Here’s the thing: there are nearly an infinite number of tree structures, and it’s not practical to measure how good or bad they are one by one and then pick the best. So, we still need to adopt a little strategy, which is to gradually learn the best tree structure. This is the same as the decomposition of the K tree model into a tree to learn, but from a tree to a layer of nodes. If you’re still a little confused, don’t worry, let’s take a look at the learning process. Take the example we mentioned above of determining whether someone likes computer games. The simplest tree structure is a tree of one node. We can figure out how good or bad this one-node tree is obj star. Suppose we now want to fork the single-node tree by age, we need to know: 1. Is the age division valid, that is, does it reduce the value of OBj? 2.

To answer these two questions, we can rank the five members of the family by age. As shown below:





29.PNG

By scanning this graph from left to right, we can find all the points of segmentation. For each identified sharding point, we use the following criteria to measure the quality of sharding:





27.PNG

The Gain is actually the obj* of a single node minus the tree OBj * of the two nodes after segmentation. If the Gain is positive and the value is larger, it means that obj* after segmentation is smaller than obj* of a single node, and it is more worthy of segmentation. At the same time, we can also observe that if the left half of Gain is smaller than the gamma on the right, then Gain is negative, indicating that OBJ becomes larger after segmentation. In fact, γ is a critical value here, and the larger its value is, the more stringent requirements we have on the decrease of OBJ after segmentation. This value can also be set in XGBoost.
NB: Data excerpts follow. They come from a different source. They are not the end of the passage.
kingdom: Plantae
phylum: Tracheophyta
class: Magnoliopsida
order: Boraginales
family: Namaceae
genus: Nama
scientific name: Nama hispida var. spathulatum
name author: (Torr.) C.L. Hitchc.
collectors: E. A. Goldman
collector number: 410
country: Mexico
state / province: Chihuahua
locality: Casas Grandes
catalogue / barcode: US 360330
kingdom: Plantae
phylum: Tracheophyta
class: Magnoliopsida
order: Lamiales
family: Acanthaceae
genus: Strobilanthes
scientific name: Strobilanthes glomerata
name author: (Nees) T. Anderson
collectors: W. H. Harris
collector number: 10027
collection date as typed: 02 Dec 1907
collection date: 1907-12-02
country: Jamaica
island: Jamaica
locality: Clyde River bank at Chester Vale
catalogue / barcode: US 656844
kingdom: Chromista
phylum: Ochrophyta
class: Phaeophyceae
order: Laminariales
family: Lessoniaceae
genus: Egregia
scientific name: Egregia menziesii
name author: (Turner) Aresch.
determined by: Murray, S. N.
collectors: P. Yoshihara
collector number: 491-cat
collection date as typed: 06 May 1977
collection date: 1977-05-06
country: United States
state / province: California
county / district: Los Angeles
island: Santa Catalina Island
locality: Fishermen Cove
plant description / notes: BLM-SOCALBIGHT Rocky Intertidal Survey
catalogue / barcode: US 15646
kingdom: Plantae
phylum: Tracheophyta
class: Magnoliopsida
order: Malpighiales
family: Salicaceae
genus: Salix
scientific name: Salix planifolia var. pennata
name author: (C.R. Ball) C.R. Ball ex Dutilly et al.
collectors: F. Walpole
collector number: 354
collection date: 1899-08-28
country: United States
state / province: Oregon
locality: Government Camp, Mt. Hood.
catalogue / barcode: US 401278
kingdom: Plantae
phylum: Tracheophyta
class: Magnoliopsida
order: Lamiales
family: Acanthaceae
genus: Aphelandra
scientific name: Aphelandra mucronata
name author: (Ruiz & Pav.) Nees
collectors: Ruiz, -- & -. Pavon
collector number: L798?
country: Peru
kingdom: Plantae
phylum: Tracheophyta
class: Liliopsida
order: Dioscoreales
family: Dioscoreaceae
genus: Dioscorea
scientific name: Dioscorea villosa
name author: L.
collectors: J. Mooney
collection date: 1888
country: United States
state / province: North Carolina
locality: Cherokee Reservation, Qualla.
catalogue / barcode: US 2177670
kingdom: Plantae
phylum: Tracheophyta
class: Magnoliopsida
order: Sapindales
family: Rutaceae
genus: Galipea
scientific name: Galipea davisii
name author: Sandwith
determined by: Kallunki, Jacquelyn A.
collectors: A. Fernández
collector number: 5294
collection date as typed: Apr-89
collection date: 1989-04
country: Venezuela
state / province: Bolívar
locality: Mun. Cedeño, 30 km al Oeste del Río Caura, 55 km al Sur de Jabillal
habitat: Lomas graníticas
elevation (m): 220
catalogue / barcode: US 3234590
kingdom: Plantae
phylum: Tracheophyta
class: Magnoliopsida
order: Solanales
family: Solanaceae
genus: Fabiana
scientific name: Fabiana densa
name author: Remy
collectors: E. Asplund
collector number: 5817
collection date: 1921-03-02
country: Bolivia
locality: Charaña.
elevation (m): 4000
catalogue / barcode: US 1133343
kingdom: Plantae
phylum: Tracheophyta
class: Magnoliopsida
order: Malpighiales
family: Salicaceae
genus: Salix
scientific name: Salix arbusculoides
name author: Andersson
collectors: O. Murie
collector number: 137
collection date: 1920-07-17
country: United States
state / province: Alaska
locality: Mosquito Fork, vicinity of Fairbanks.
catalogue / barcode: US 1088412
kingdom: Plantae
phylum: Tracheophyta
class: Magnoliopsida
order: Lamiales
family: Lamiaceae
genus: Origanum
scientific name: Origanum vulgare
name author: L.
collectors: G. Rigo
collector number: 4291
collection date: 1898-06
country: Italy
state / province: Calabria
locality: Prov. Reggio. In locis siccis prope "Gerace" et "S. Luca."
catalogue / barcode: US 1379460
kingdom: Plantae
After the scan, we can determine whether to shard or not. If we shard, we can get a relatively good tree structure by recursively calling the shard process for the two nodes that are shard.

Note: The shard operation of XGBoost is not the same as the normal decision tree shard. Ordinary decision trees do not consider the complexity of the tree during the cutting, but rely on the subsequent pruning operation to control. Xgboost takes into account the tree’s complexity when it shard, that gamma parameter. Therefore, it does not require a separate pruning operation.

You’re done

Once the optimal tree structure is found, it is easy to determine the optimal leaf node. We succeeded in finding the t-th tree! Scatter flowers!!